### SUPPLIED DATA
::::

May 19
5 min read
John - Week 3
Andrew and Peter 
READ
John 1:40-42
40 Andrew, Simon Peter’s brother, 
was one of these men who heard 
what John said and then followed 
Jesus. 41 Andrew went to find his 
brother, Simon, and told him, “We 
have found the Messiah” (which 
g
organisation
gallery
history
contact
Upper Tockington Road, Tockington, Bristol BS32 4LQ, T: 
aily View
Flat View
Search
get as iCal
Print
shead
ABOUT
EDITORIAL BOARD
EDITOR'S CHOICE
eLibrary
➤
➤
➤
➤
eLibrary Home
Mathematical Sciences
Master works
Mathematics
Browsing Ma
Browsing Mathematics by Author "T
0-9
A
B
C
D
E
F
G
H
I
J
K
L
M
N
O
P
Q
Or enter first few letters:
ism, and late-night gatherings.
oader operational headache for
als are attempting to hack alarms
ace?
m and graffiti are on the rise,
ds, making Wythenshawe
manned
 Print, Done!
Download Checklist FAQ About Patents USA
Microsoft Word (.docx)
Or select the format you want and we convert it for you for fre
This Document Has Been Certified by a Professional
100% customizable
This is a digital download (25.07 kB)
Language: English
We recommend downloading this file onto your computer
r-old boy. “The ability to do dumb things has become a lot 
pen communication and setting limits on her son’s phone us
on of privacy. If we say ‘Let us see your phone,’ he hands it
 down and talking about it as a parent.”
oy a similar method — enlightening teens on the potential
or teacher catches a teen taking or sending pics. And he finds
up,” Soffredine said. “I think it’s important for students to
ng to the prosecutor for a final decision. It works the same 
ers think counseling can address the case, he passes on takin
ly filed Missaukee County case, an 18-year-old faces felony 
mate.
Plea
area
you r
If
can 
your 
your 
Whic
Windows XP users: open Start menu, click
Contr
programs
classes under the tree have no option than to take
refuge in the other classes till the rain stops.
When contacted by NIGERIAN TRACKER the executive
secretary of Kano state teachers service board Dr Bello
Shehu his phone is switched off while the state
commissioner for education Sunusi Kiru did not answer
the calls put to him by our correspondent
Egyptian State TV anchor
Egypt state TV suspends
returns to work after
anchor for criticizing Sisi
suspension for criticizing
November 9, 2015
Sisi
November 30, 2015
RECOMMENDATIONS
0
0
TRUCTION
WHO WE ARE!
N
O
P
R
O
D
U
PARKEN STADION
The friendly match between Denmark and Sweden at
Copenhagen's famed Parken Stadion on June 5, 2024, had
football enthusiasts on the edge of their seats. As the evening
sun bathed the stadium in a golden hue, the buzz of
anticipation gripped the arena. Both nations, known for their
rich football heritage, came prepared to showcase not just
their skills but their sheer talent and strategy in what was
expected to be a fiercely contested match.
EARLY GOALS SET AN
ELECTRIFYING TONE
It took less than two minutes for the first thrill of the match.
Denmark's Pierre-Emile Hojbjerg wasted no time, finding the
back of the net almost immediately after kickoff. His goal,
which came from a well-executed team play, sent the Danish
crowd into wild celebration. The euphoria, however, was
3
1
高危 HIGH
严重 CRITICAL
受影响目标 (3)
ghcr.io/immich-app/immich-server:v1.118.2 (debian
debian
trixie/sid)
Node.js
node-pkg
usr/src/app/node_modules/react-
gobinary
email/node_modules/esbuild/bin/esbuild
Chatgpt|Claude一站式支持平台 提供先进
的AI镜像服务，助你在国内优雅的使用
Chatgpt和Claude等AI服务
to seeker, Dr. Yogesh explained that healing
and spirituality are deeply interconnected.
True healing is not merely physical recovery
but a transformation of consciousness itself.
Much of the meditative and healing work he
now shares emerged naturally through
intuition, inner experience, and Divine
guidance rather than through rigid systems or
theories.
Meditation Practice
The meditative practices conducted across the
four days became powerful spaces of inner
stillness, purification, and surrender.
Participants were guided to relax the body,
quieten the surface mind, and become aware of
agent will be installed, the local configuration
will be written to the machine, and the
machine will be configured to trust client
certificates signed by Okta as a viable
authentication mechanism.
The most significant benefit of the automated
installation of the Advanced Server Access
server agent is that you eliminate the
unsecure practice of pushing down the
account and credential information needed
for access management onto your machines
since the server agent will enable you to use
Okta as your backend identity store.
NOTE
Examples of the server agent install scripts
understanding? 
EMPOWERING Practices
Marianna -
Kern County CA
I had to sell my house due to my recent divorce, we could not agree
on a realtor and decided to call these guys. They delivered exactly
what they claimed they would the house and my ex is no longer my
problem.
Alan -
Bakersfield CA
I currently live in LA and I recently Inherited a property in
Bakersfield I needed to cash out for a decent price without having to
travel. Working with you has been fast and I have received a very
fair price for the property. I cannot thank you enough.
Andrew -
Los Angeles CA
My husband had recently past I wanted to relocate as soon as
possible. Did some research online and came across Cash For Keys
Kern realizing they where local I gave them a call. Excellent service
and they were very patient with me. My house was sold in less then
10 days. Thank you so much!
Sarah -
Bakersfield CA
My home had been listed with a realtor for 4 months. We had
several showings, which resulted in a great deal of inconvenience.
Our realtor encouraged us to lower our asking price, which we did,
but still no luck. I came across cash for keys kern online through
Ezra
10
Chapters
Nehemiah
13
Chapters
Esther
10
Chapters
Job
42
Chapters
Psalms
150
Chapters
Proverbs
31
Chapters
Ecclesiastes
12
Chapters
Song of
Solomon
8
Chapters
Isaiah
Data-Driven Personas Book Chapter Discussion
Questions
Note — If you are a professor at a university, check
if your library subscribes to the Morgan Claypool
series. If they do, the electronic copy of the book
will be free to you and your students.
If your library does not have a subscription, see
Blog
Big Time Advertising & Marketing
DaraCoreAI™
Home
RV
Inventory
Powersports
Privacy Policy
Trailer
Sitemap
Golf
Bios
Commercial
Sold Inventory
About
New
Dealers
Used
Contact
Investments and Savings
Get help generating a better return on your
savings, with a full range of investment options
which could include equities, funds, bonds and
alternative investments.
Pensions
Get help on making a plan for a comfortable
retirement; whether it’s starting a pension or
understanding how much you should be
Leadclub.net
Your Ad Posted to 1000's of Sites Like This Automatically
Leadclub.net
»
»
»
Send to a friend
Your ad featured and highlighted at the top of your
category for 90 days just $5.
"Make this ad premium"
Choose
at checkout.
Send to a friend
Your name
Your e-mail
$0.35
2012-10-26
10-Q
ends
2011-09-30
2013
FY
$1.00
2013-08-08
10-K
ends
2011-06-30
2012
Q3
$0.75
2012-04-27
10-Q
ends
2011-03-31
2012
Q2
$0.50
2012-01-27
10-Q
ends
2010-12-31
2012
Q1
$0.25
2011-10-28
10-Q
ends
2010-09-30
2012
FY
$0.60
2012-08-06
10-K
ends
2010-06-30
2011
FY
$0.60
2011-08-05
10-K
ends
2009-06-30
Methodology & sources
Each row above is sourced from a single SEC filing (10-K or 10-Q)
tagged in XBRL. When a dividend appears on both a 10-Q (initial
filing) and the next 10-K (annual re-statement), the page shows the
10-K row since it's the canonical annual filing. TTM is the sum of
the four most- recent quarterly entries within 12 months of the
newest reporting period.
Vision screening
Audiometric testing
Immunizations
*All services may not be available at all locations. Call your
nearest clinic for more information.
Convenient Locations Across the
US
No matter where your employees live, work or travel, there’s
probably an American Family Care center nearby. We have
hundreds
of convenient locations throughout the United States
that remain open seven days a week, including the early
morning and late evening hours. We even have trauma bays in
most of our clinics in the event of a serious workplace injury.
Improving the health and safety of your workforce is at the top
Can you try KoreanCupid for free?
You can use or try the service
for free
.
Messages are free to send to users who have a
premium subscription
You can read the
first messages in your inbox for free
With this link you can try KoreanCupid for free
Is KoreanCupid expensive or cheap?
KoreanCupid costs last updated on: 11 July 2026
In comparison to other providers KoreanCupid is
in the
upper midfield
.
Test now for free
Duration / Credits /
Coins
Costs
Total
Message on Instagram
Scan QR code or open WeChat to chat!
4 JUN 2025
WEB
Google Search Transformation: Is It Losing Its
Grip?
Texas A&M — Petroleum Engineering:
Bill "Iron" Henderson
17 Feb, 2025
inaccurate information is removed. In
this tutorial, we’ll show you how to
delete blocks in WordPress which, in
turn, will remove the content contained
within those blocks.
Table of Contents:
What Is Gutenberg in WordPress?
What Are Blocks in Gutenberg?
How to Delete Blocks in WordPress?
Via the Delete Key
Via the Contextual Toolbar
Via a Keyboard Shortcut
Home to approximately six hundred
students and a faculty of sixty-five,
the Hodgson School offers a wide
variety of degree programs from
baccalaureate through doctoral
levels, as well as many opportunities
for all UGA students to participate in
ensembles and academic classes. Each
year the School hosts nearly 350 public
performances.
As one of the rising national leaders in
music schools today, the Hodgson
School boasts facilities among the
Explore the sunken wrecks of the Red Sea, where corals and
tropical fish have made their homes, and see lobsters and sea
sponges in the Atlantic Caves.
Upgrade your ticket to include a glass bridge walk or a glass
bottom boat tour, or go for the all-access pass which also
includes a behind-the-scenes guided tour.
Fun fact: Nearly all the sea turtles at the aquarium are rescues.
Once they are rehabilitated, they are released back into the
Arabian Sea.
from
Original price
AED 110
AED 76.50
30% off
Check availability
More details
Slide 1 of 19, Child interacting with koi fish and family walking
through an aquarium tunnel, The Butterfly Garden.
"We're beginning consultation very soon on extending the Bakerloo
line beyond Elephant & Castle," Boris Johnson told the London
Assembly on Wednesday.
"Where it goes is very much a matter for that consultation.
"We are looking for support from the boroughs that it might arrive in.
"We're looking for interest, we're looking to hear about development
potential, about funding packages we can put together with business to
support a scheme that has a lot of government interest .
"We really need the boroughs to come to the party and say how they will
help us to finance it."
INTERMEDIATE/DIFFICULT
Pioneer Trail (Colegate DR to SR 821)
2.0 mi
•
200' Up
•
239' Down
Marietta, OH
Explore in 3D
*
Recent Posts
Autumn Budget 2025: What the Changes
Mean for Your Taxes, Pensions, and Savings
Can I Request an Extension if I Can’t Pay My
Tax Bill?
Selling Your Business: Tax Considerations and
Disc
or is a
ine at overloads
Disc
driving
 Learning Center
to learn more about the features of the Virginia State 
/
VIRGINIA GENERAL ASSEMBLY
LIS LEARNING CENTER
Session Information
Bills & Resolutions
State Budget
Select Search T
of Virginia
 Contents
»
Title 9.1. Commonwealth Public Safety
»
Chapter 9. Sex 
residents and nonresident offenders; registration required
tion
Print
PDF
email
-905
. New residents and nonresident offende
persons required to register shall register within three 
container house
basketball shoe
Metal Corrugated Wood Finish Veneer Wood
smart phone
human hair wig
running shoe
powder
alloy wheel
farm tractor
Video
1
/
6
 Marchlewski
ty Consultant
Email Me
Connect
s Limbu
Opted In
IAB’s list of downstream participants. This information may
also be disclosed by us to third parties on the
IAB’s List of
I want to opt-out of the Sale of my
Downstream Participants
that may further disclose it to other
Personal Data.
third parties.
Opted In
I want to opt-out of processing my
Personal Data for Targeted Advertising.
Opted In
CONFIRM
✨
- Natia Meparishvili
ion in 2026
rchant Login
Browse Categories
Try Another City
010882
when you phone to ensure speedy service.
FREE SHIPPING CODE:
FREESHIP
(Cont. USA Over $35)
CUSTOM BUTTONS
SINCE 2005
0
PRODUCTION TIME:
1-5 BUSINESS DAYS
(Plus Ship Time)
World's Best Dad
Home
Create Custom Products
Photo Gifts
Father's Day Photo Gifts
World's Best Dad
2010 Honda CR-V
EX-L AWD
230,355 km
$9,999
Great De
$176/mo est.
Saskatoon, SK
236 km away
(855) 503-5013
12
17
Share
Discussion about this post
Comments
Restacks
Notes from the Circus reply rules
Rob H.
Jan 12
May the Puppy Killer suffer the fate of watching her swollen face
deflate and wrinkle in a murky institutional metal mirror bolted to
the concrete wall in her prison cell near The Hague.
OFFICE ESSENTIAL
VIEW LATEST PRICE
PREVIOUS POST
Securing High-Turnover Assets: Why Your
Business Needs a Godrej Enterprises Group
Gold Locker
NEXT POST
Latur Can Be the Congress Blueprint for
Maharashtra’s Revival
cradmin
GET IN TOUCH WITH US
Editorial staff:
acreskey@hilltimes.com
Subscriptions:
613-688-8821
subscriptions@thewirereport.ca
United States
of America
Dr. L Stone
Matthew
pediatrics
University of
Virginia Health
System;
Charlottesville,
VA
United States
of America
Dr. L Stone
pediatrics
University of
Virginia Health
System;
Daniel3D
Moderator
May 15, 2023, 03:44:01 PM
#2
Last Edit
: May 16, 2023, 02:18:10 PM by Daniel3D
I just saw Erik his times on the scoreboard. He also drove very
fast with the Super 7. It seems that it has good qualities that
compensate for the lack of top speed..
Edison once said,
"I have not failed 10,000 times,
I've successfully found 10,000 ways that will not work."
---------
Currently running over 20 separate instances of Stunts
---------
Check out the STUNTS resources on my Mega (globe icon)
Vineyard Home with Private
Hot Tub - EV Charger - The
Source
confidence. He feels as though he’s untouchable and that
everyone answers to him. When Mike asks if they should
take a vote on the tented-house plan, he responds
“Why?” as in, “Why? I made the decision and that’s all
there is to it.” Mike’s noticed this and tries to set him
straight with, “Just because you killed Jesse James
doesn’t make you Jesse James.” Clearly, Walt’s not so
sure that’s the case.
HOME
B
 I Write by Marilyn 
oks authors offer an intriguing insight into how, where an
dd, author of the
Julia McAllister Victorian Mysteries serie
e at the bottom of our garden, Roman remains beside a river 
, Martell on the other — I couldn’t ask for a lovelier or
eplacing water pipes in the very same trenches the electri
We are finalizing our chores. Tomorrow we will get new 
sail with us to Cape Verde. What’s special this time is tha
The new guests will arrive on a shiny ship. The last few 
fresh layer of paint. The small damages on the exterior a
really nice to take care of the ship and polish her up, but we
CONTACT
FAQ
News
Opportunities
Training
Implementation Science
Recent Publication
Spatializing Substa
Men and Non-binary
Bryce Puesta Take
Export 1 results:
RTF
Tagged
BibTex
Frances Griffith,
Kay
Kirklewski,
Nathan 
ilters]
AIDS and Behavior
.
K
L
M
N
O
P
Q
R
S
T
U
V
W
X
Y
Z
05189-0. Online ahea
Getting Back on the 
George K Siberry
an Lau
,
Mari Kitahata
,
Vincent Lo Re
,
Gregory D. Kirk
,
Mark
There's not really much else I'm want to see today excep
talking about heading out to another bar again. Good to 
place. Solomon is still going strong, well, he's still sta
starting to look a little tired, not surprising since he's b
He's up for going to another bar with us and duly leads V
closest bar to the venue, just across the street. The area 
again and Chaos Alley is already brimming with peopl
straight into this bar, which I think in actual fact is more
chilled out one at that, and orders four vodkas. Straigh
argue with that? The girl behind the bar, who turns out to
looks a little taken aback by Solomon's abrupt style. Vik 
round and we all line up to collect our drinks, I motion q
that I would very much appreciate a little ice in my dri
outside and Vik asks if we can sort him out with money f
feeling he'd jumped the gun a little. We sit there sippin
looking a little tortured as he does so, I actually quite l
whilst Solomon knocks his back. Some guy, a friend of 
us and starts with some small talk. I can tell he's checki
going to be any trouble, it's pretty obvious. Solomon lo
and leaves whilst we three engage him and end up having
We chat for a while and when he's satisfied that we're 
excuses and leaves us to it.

::::

### WHAT TO WORK ON
Look through the entries above; copy each line where the string "today" appears.

### SOLUTION TO THIS PROBLEM
music schools today, the Hodgson
There's not really much else I'm want to see today excep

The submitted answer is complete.